Exploring Cryptography Projects with Rust and Discrete Mathematics
Overview
Summary: This note documents my journey in exploring cryptographic concepts using Rust while applying and deepening my understanding of Discrete Mathematics. The primary motive behind this exercise is to actively learn by implementing mathematical principles in practical cryptographic projects.

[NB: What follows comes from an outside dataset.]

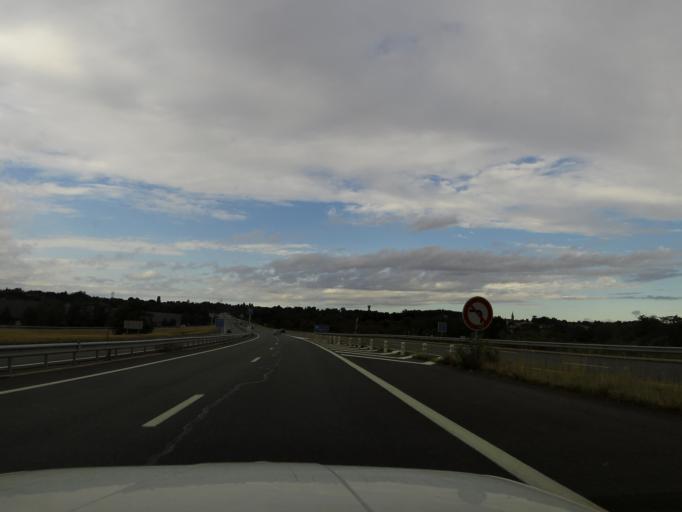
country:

Each project is designed to reinforce concepts like number theory, modular arithmetic, and graph theory, ensuring that the learning is both practical and comprehensive.
Key Takeaways
- Learning by doing: The best way to internalize Discrete Mathematics concepts is through real-world applications, and cryptography provides the perfect context.
- Rust as a learning tool: Rust’s strict type system and focus on safety make it an ideal language for understanding the nuances of mathematical computations.
- Connecting theory to practice: By implementing these projects, I aim to bridge the gap between theoretical knowledge and practical application.
Detailed Notes
1. Caesar Cipher & Frequency Analysis
- Concepts: Modular Arithmetic, Probability, Combinatorics, Permutations
- Summary: Implement a simple encryption system that shifts letters by a fixed number of positions. Frequency analysis is then used to decrypt messages by exploiting letter distribution patterns.
- GitHub: Caesar Cipher Project
2. RSA Encryption Implementation
- Concepts: Number Theory, Modular Arithmetic, Euler’s Totient Function
- Summary: Implement the RSA encryption algorithm, which uses large primes and modular arithmetic to secure data through public and private keys.
- GitHub: RSA Encryption Project
3. Diffie-Hellman Key Exchange
- Concepts: Discrete Logarithms, Modular Arithmetic, Prime Numbers
- Summary: Develop a secure key exchange mechanism where two parties can generate a shared secret using modular exponentiation, even over an insecure channel.
- GitHub: Diffie-Hellman Project
4. Elliptic Curve Cryptography (ECC)
- Concepts: Finite Fields, Group Theory, Algebraic Curves
- Summary: Implement ECC to explore how elliptic curves provide cryptographic strength with smaller key sizes compared to traditional RSA.
- GitHub: Elliptic Curve Cryptography Project
5. Password Hashing with Salt
- Concepts: Probability, Combinatorics, Hash Functions, Set Theory
- Summary: Secure password storage using hashing techniques, with added protection through a unique random salt to defend against dictionary and rainbow table attacks.
- GitHub: Password Hashing Project
6. Digital Signatures (Simplified RSA)
- Concepts: Modular Arithmetic, Number Theory, Hash Functions
- Summary: Create a mechanism for authenticating messages by signing them with a private key and verifying the authenticity using the corresponding public key.
- GitHub: Digital Signatures Project
7. Zero-Knowledge Proof Simulation
- Concepts: Graph Theory, Probability, Combinatorics
- Summary: Simulate a zero-knowledge proof where a prover can convince a verifier of their knowledge of a secret without revealing the secret itself.
- GitHub: Zero-Knowledge Proof Project
8. Graph-Based Cryptographic Protocol
- Concepts: Graph Theory, Combinatorial Optimization, Complexity Theory
- Summary: Explore how graph structures, such as Hamiltonian cycles or isomorphism problems, can be used in cryptographic protocols.
- GitHub: Graph-Based Cryptographic Protocol Project
By documenting this journey, I aim to maintain a structured record of my learning while inviting others to follow along and contribute to discussions. These notes will serve as a long-term reference for revisiting key concepts and reflecting on how they evolve with further exploration.